» **THE TASK**
Copy out every line of text in the material below with no changes. Leave the pictures out of your answer.

*** INPUT FOR THIS TASK ***

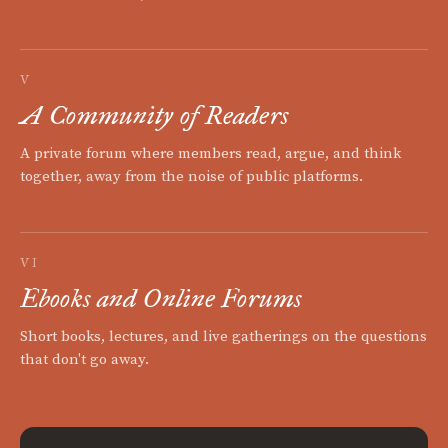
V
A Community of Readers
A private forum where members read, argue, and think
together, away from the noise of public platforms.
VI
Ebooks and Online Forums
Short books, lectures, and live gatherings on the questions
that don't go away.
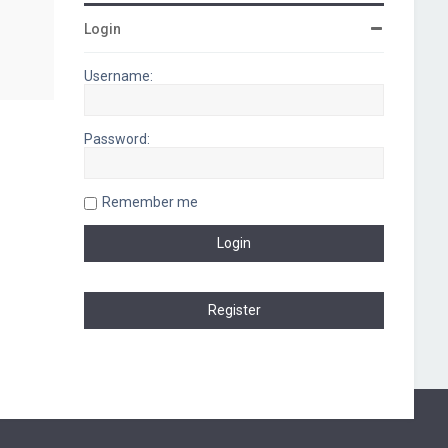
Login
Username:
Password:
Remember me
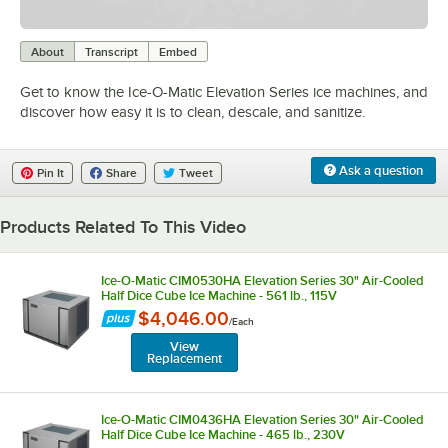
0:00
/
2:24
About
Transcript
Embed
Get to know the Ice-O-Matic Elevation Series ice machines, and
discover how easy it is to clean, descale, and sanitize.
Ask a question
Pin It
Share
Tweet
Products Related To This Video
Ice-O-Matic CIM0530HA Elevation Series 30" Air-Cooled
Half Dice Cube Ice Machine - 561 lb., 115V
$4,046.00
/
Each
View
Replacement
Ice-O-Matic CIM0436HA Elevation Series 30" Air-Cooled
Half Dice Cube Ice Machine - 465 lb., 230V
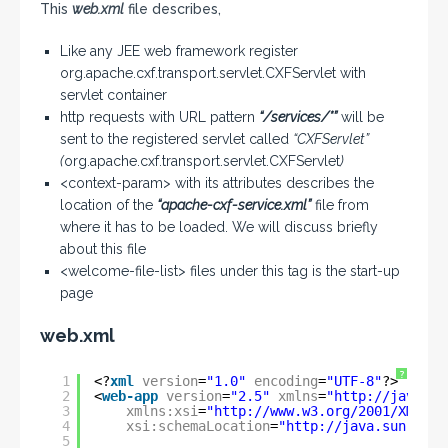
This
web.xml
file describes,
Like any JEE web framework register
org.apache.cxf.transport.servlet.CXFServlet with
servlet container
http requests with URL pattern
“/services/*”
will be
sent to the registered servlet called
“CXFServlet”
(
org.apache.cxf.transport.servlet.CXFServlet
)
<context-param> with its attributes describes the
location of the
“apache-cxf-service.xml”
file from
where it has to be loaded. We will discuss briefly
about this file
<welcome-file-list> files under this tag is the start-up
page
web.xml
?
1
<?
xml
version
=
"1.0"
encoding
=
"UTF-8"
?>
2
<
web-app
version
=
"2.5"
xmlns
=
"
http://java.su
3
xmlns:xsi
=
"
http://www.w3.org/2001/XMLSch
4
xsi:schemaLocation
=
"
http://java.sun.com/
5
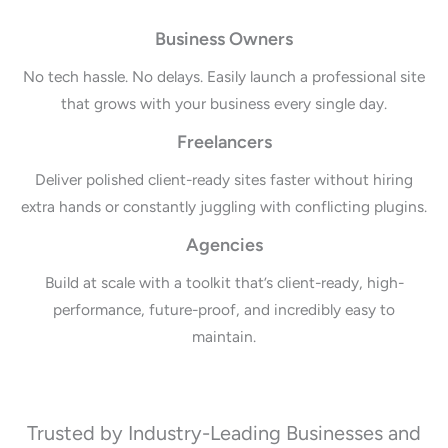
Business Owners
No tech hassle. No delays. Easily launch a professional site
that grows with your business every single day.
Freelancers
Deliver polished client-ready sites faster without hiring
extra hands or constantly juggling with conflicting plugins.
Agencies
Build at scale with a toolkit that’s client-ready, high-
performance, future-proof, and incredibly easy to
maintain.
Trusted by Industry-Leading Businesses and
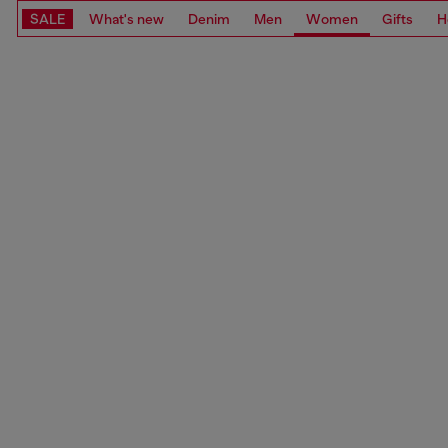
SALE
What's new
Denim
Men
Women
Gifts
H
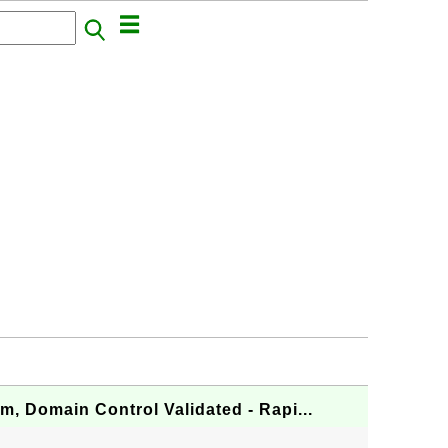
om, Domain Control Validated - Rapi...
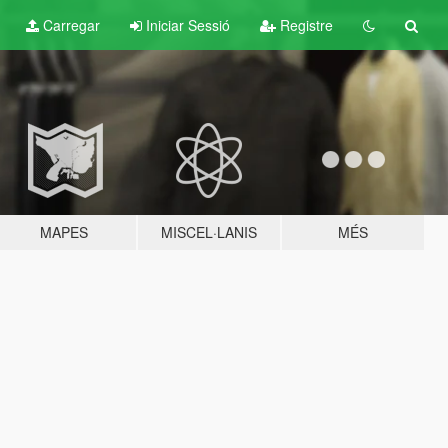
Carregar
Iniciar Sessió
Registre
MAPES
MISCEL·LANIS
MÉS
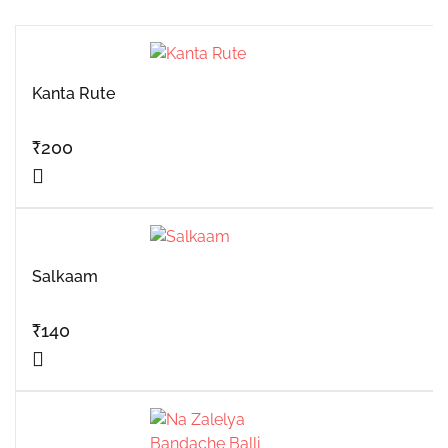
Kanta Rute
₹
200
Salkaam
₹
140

*** End of INPUT FOR THIS TASK ***

» **SOLUTION TO THE EXERCISE**
V
A Community of Readers
A private forum where members read, argue, and think
together, away from the noise of public platforms.
VI
Ebooks and Online Forums
Short books, lectures, and live gatherings on the questions
that don't go away.
Login
Username:
Password:
Remember me
0:00
/
2:24
About
Transcript
Embed
Get to know the Ice-O-Matic Elevation Series ice machines, and
discover how easy it is to clean, descale, and sanitize.
Ask a question
Pin It
Share
Tweet
Products Related To This Video
Ice-O-Matic CIM0530HA Elevation Series 30" Air-Cooled
Half Dice Cube Ice Machine - 561 lb., 115V
$4,046.00
/
Each
View
Replacement
Ice-O-Matic CIM0436HA Elevation Series 30" Air-Cooled
Half Dice Cube Ice Machine - 465 lb., 230V
This
web.xml
file describes,
Like any JEE web framework register
org.apache.cxf.transport.servlet.CXFServlet with
servlet container
http requests with URL pattern
“/services/*”
will be
sent to the registered servlet called
“CXFServlet”
(
org.apache.cxf.transport.servlet.CXFServlet
)
<context-param> with its attributes describes the
location of the
“apache-cxf-service.xml”
file from
where it has to be loaded. We will discuss briefly
about this file
<welcome-file-list> files under this tag is the start-up
page
web.xml
?
1
<?
xml
version
=
"1.0"
encoding
=
"UTF-8"
?>
2
<
web-app
version
=
"2.5"
xmlns
=
"
http://java.su
3
xmlns:xsi
=
"
http://www.w3.org/2001/XMLSch
4
xsi:schemaLocation
=
"
http://java.sun.com/
5
Business Owners
No tech hassle. No delays. Easily launch a professional site
that grows with your business every single day.
Freelancers
Deliver polished client-ready sites faster without hiring
extra hands or constantly juggling with conflicting plugins.
Agencies
Build at scale with a toolkit that’s client-ready, high-
performance, future-proof, and incredibly easy to
maintain.
Trusted by Industry-Leading Businesses and
SALE
What's new
Denim
Men
Women
Gifts
H
om, Domain Control Validated - Rapi...
Carregar
Iniciar Sessió
Registre
MAPES
MISCEL·LANIS
MÉS
Kanta Rute
₹
200
Salkaam
₹
140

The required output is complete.